Hospedado em minha casa em Curitiba, no final dos anos 80 (nesta época ele morava em São Paulo, na casa da Fortuna), Leminski ficou amigo do chinês de uma pastelaria embaixo do prédio, com quem conversava de todas as maneiras ao sair para comprar pão.
Tentava falar com o chinês, que viera de Cantão, em mandarim, e normalmente chegava atrasado, com o pacote de pão amassado debaixo do braço, desistindo de tomar café conosco, pois já ficara freguês de um engordurado bolinho de carne da pastelaria. Foi por esses tempos que discutimos muito sobre cultura hispano-americana, literatura e revolução — a propósito de uma tradução de Guillermo Cabrera Infante que eu estava fazendo para a Cia. das Letras, e que ele gostava de ler durante as tardes. Ele estava um pouco over, saía todas as noites e nem víamos quando voltava. Mesmo arriscando ouvir alguma desconversa aborrecida dele, disse-lhe que achava que ele precisava parar um pouco, talvez ir para a chácara de algum amigo, ficar longe da cidade, voltar a escrever, enfim, tentar frear aquela vertigem suicida.
Surprendentemente, ele não fez graça nem torceu o nariz fingindo não ter ouvido.

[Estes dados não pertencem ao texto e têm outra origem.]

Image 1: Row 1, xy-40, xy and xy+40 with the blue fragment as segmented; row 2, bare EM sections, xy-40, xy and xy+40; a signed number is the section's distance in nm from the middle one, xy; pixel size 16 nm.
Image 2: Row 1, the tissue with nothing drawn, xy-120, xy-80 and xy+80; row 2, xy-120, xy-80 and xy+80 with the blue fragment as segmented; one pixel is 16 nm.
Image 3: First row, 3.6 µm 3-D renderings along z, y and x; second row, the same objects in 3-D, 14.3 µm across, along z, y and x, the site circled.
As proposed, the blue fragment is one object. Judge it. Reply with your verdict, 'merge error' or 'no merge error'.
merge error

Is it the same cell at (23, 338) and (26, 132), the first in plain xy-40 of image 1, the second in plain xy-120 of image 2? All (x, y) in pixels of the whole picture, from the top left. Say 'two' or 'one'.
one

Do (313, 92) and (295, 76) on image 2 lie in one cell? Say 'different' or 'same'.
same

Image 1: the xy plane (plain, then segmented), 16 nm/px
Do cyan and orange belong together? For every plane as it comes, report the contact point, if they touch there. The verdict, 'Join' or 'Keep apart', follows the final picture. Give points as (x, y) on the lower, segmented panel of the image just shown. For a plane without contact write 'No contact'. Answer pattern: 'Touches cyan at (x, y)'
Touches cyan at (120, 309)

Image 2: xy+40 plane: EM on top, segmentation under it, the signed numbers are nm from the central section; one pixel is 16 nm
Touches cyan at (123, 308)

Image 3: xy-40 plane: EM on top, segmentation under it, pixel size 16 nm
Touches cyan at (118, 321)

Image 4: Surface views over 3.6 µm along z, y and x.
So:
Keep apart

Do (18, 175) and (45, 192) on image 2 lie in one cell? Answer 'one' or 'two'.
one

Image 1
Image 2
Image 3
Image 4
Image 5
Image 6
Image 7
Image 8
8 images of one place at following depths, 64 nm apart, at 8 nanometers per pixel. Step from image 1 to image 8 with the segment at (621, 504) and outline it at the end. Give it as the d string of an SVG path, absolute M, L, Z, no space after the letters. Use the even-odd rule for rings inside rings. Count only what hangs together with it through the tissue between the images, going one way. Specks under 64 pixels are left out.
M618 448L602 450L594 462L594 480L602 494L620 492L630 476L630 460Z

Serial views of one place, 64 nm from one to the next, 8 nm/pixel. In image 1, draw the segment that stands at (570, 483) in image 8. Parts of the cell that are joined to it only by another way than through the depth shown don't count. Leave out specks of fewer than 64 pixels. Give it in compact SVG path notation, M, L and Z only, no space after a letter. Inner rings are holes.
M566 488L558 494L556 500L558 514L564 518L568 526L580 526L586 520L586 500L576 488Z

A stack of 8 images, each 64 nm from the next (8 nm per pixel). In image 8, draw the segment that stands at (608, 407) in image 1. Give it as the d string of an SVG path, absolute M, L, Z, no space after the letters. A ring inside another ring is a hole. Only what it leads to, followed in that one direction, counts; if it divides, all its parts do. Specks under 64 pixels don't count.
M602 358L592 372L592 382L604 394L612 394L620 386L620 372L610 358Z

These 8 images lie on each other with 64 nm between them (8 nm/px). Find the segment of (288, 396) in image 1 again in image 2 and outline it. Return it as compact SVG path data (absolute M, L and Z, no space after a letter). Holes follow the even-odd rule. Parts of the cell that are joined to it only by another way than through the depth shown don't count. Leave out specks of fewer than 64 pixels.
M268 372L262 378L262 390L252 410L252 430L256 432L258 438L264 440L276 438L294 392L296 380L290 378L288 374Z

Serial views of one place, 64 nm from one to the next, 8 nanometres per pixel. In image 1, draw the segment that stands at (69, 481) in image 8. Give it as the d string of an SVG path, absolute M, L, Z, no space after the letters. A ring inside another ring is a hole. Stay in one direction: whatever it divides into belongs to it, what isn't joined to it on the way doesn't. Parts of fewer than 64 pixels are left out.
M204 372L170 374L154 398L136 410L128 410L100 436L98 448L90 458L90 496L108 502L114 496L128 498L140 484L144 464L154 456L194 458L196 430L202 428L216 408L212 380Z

Depois de um tempo em silêncio, disse, com uma calma aterradora, que se manteria conscientemente nesse mesmo rumo, com “a dignidade suprema de um navio perdendo a rota”, pois assim se sentia mais vivo, mais criativo, e que a lucidez da sobriedade agora tomaria o mundo opaco para ele.
Além dos traços mais evidentes de sua personalidade, como a transbordante criatividade e a generosidade (típica, aliás, dos grandes artistas), lembro-me de seu bom humor e de uma paradoxal fragilidade, revelados através de uma poderosa e romântica imaginação poética, que lembra a “vivência oblíqua pela imagem” de que falava Lezama Lima, e de uma atitude muito particular que ele assumia nos momentos mais adversos.
*Josely Vianna Baptista
Poeta e tradutora, fazia parte da equipe do jornal Nicolau.